Sunday, May 17, 2009

Are you a rock or a sponge?

Yesterday evening at church, Pastor Rick was talking about being aware that we are always in the presence of God. It gave me a lot to think about. I have said here before how I've felt "far from God" at times, though scripturally, I know that is not really the case. 'How much of it is me, and how much of it is God?' has often been my question.

Sometimes I do think God can "hide his face from me" when I am in pain. I don't think that means he leaves me in any way, but just like the moon covered by clouds, the light of God's face can feel obscured by the clouds of pain and sin in this world at times. I believe those clouds pass, but at moments of the worst sorrow, they can be thick, even when I deeply long to see his face and hear his voice.

Before we even got to church, I was telling Mike as we neared the exit ramp that I've felt God speaking to me more often since I've been talking to Him more. I smiled at how obvious this concept seems in terms of human relationships, and how much more so it applies to my relationship with God. At the same time, I acknowledged that God does not always tell me what I want to hear. I want to hear answers to my problems. God wants to teach me lessons in the pain. I learned one of those lessons tonight at church.

There was a terrific visual image used in the sermon of a fish bowl filled with water, representing God's omnipresence. When Pastor Rick held up a rock and placed it in the water, he was showing how any person on earth is always surrounded by God's presence. No matter where they go or what they do, God's eyes see all. God's ears hear all. He is able to be everywhere around the person all the time, just as the water was around every part of the rock in the fish bowl. Then, the pastor pulled out a sponge.
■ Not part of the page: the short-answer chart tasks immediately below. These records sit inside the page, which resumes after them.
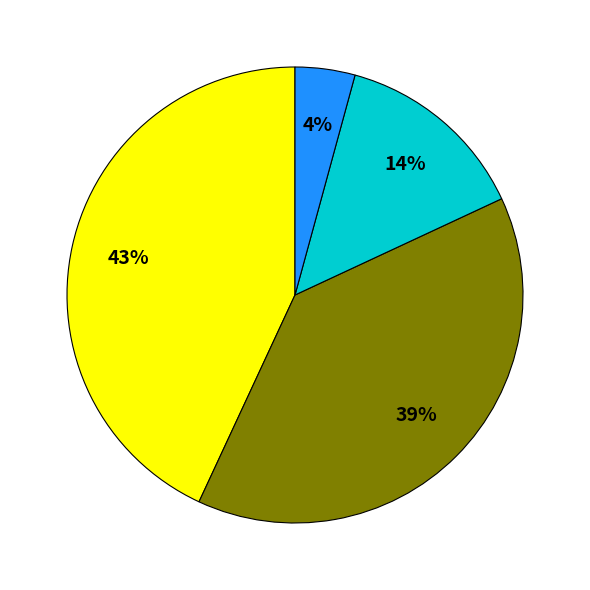

To the nearest percent, what is the average slice percentage?

25%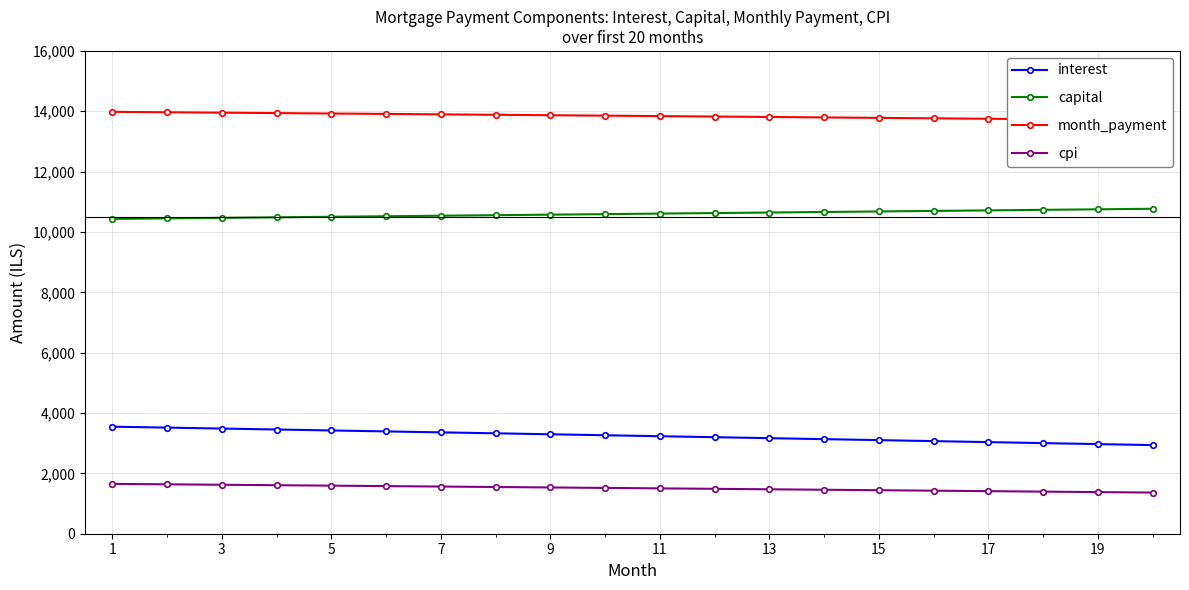

How many categories are shown in the chart?

20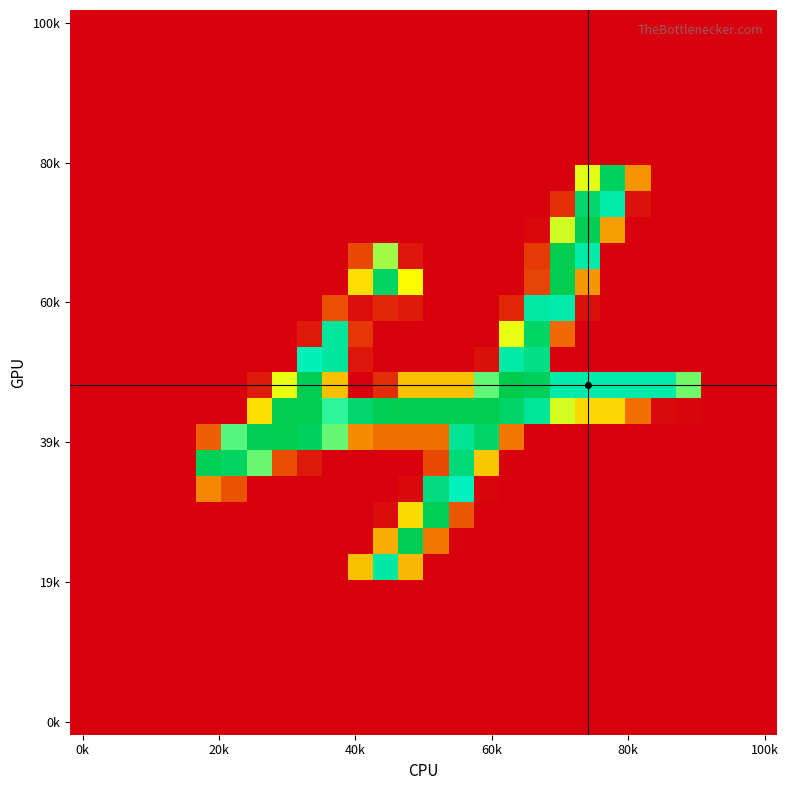

At how many categories does at least one series exceed 97?

20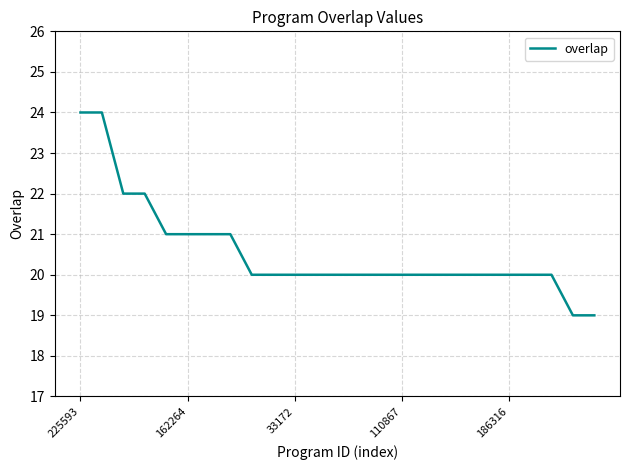

What is the maximum value shown in the chart?

24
As a representation of a believer in Christ, he sunk the sponge into the bowl as a picture of how God not only surrounds the believer but also sinks into the believer's heart, bringing peace, salvation, guidance, and assurance of hope to come. As I watched the sponge in the water, I saw the pastor's hand gently squeezing that sponge. Little air bubbles floated to the top...blip blip blip. He kept squeezing while he was talking, and I thought, "Wow, that believer is really getting squeezed!"

It made sense. You can put a person in God's presence. That person can believe and absorb some of God's teachings, just like I did earlier in life when things went my way for the most part. But when God put the pressure on and began to squeeze me, it felt like all the air had gone out of me. It created a hunger for more of God's presence at just the time when I felt God's presence the least. It made me dig into the hard questions I'd previously pushed aside because they were no longer "someone else's" hard questions. They are now mine. Being squeezed gives me the chance to be soaked, and by the grace of God, I pray that what will fill me when the pressure subsides is not the air of anger and bitterness but the water of God's Spirit. And when I feel the pressure from now on, I will think of that sponge in the pastor's hand-- precious air being squeezed out of the believer, so that the "streams of living water" can rush into this heart of mine-- refreshing me and giving me hope for tomorrow.